O conflito era previsível. Desde que Jair Bolsonaro venceu as eleições, o discurso oficial cubano acirrou a retórica contra o presidente eleito e preparou a opinião pública nacional para a ruptura que se avizinhava. A gota d'água que fez transbordar o copo na Praça da Revolução de Havana foram as declarações de Bolsonaro de que mudaria as condições do acordo pelo qual mais de 8.300 profissionais da ilha trabalham no programa Mais Médicos.
Na quarta-feira passada (14/11), a tensão alcançou seu ápice, quando o Ministério da Saúde Pública de Cuba anunciou que abandonava o contrato e retiraria seus médicos do Brasil.
A nota oficial, que todos os noticiários repetiram, falava de não tolerar as ameaças de Bolsonaro, mas evitava habilmente citar partes de sua declaração.
Especialmente aquela em que o líder direitista afirmava que os profissionais deviam receber o salário integralmente e poder trazer suas famílias pelo tempo em que estivessem no programa.
O governo cubano tem feito das missões médicas um negócio lucrativo. Com profissionais mobilizados para mais de 60 países, o dinheiro arrecadado pela prática é a principal fonte de divisas do país, calculando-se que supere os 11 bilhões de dólares anuais.
No caso do Brasil, Havana embolsa 75% do salário de 3.300 dólares correspondente a cada um dos médicos, que só recebem os 25% restantes. Na ilha, numa conta bancária a que não têm acesso, vai se acumulando uma quantia mensal equivalente a cerca de 60 dólares, que só poderão cobrar se regressarem. Quem abandona o programa por sua própria vontade é considerado "desertor" e tem entrada proibida em Cuba por oito anos.

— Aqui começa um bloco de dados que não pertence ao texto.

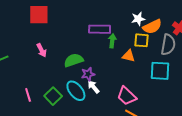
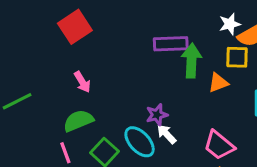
red square: (39, 15) -> (75, 27), turned -30
green arrow: (112, 41) -> (191, 61), size x1.5
orange triangle: (129, 56) -> (218, 83), turned -32
green semicircle: (74, 60) -> (78, 121), moved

Durante o governo do PT, os que escapavam do contrato eram perseguidos pela polícia e podiam ser devolvidos a Cuba caso fossem presos. Nenhum podia trazer sua família para acompanhá-lo durante a missão, e muitas vezes eles passavam a temporada no Brasil em hospedagens lotadas, que compartilhavam com outros médicos, enfermeiras e técnicos hospitalares.

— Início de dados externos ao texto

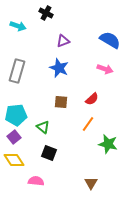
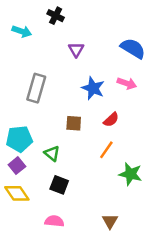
purple triangle: (63, 41) -> (76, 50), turned -40
blue star: (59, 68) -> (93, 88), moved
gray rectangle: (17, 71) -> (36, 88), moved
pink semicircle: (36, 181) -> (54, 221), moved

Mesmo com tantas dificuldades e vencimentos tão baixos, as missões eram muito cobiçadas pelos médicos, permitindo-lhes comprar bens em falta nos mercados da ilha e fazer contatos para obter um contrato futuro com alguma clínica e retornar ao país sul-americano em regime privado.
Para além do alívio na área de saúde que a existência do Mais Médicos significou para muitos brasileiros das zonas mais pobres, por trás do programa se escondia uma operação politica para apoiar o PT e garantir-lhe os votos das classes mais baixas. Estava claro que esse tipo de apoio não se prolongaria com Bolsonaro. Assim, era apenas uma questão de tempo até o castrismo retirar seus profissionais da saúde do território brasileiro. Agora cabe perguntar quantos deles realmente regressarão.
O presidente eleito anunciou que outorgará asilo político a todos os médicos cubanos que o solicitarem, e é de se prever que um número considerável recorrerá a esse benefício. Quem o fizer perderá o direito de regressar a seu país por longos anos, será chamado de traidor e provavelmente sua família em Cuba sofrerá pressões. A batalha dos jalecos brancos apenas começou.